• _Work instructions_
Your answer must be the line holding "Trace A and" followed by every later line through the end of the entries, exactly as written.

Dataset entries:
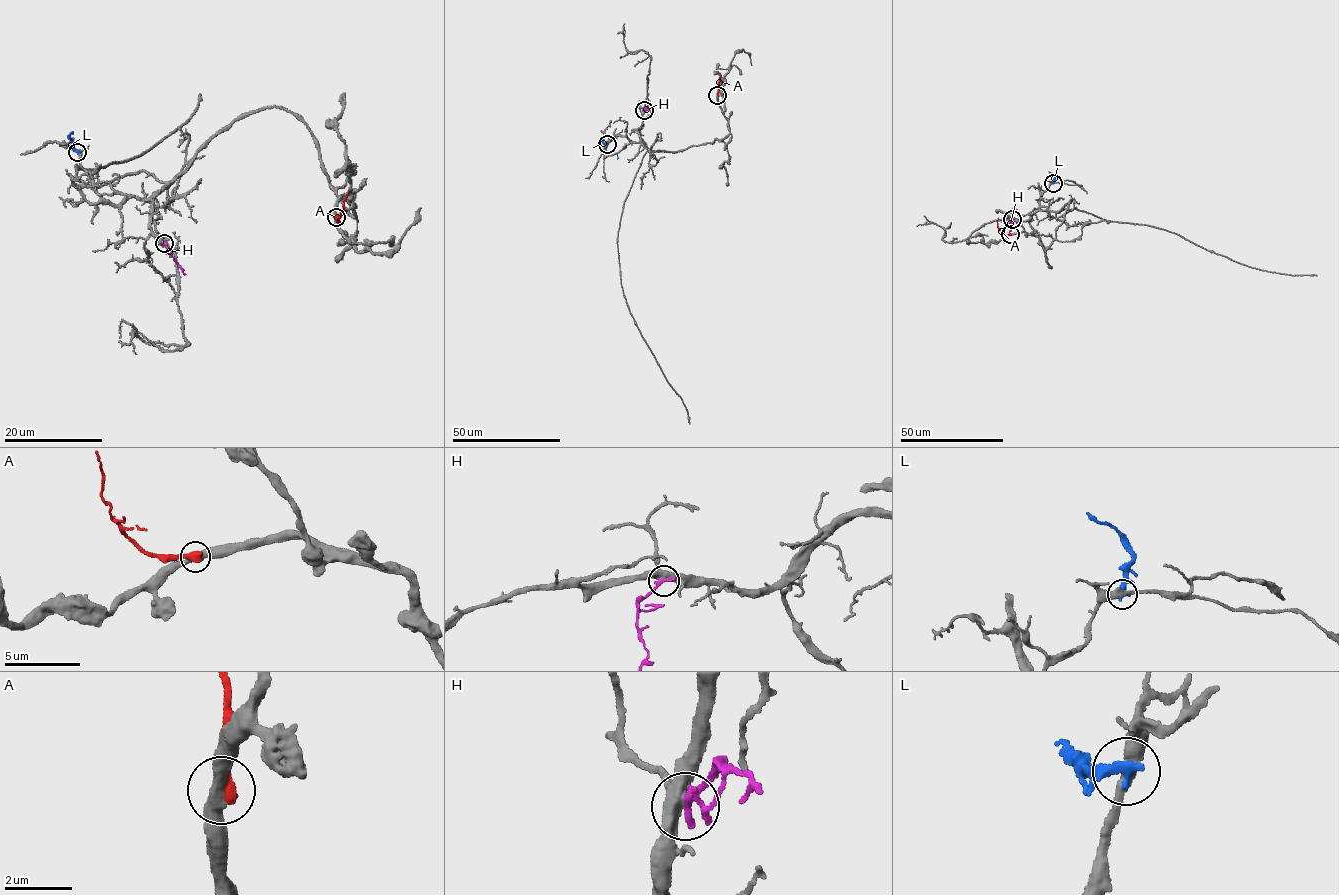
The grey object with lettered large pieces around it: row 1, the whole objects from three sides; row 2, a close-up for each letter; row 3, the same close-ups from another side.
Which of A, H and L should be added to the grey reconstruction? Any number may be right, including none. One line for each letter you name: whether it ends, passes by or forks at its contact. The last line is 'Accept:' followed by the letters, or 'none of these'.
Accept: none of these

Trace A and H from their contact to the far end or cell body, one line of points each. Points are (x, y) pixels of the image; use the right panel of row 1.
A: (1010, 234), (998, 229), (996, 220)
H: (1012, 219), (1009, 223), (1010, 235)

• _Output_
Trace A and H from their contact to the far end or cell body, one line of points each. Points are (x, y) pixels of the image; use the right panel of row 1.
A: (1010, 234), (998, 229), (996, 220)
H: (1012, 219), (1009, 223), (1010, 235)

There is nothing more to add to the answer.